On the 5th of April, the current tax year will end and you will have to get your tax return ready. As a self-employed professional or small business owner, this is a great opportunity to make sure everything is in order and you aren’t paying more tax than you should. Maximize your allowances and top up your pension to reduce your tax liabilities as much as possible.
Personal Tax Allowance
If you are married and your partner is not working you should consider transferring join savings accounts or other investments to them so they can maximize their personal tax allowance, currently at £7,475 for people under 65 years old. This is important because your personal allowance cannot be carried forward to the next year. You may want to talk with your accountant about making your partner a director of your company in order to maximize the amount of tax free dividends if you are a higher rate taxpayer.
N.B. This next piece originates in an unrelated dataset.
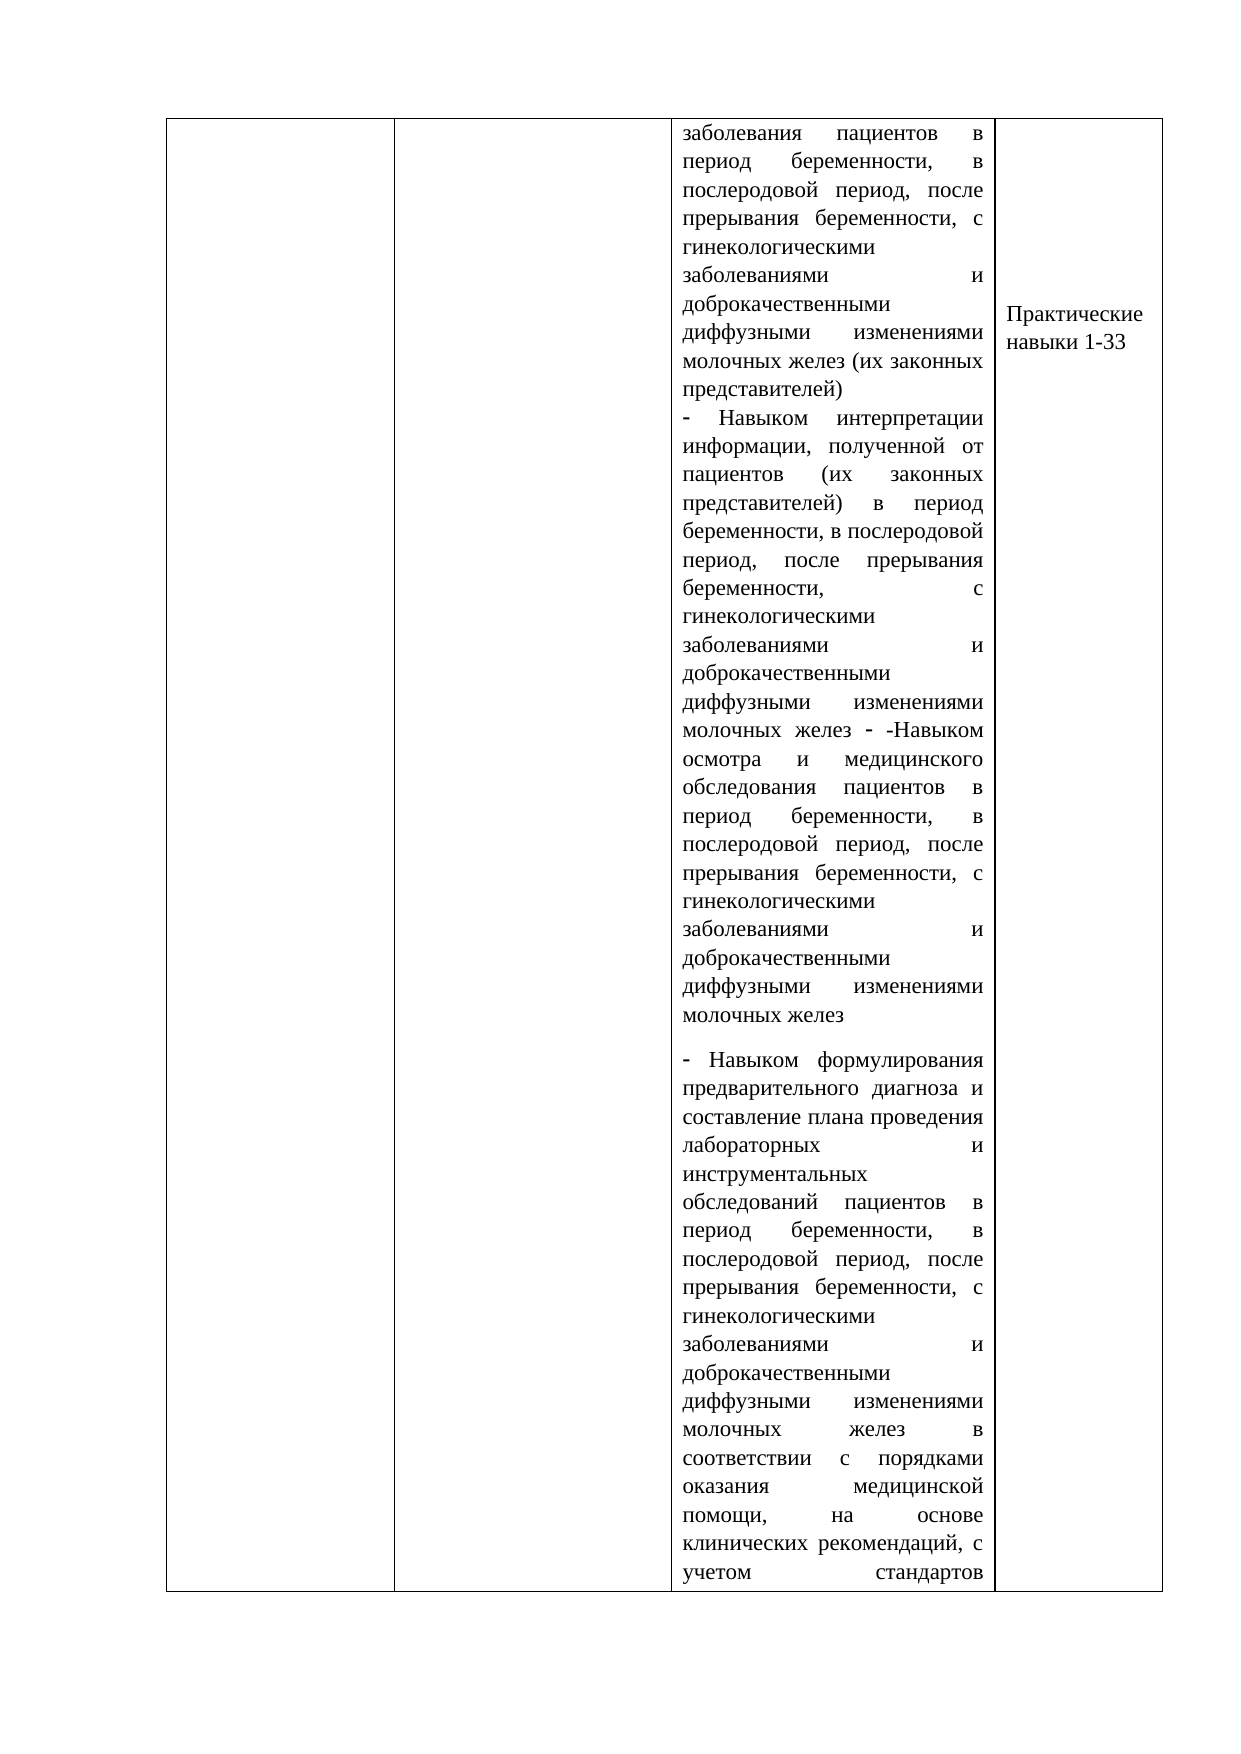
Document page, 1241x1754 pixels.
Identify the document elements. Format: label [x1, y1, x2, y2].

table_cell [672, 119, 994, 1591]
table_cell [996, 119, 1162, 1591]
Maximize ISA allowances (Individual Savings Account)
An ISA is a tax-efficient way to save money, because you don’t pay capital gains tax and income tax on the income derived from it. You may be able to save money by investing up to £10,680 on a Stocks and Shares ISA or up to £5,340 on a Cash ISA, and the remaining up to £10,680 on a Stocks and Shares ISA. Since as a basic rate taxpayer you need to pay 20% of your savings interest to the taxman, maximizing your ISA allowance means you can keep at least that 20% for yourself, and ear a quarter more interest. Higher rate taxpayers who pay 40% interest on savings income benefit even more, two-thirds.
Pension Contributions
Tax allowance for approved pension schemes is 20%, or the basic rate tax. This means for each £80 you add to your pension up to £50.00 the taxman will pay £20. If you are a higher rate tax payer, you may be able to claim additional tax relief. So if you want to be as tax efficient as possible, making an extra contribution to your pension pot before the edn of the tax year is a great way to saving some money. Pension plans are sometimes allowable self-employed expenses.
Minimize Capital Gains Tax Liability
Capital gains tax is paid on sales of property, shares, investments, business, or disposal of any asset that creates an income. You will be paying 18% of you are a lower rate tax-payer or 28% if you are a higher rate tax-payer, but you have a tax free allowance that currently amounts to £10,600 for the 2011/12 tax year. Consider disposing of assets in ways that maximize your allowance, and sharing ownership with your spouse or partner so both of you can make use of the tax-free allowance.
If you have a financial advisor or accountant now it’s the best moment to have a chat about minimizing your tax load and saving money before the end of the tax year.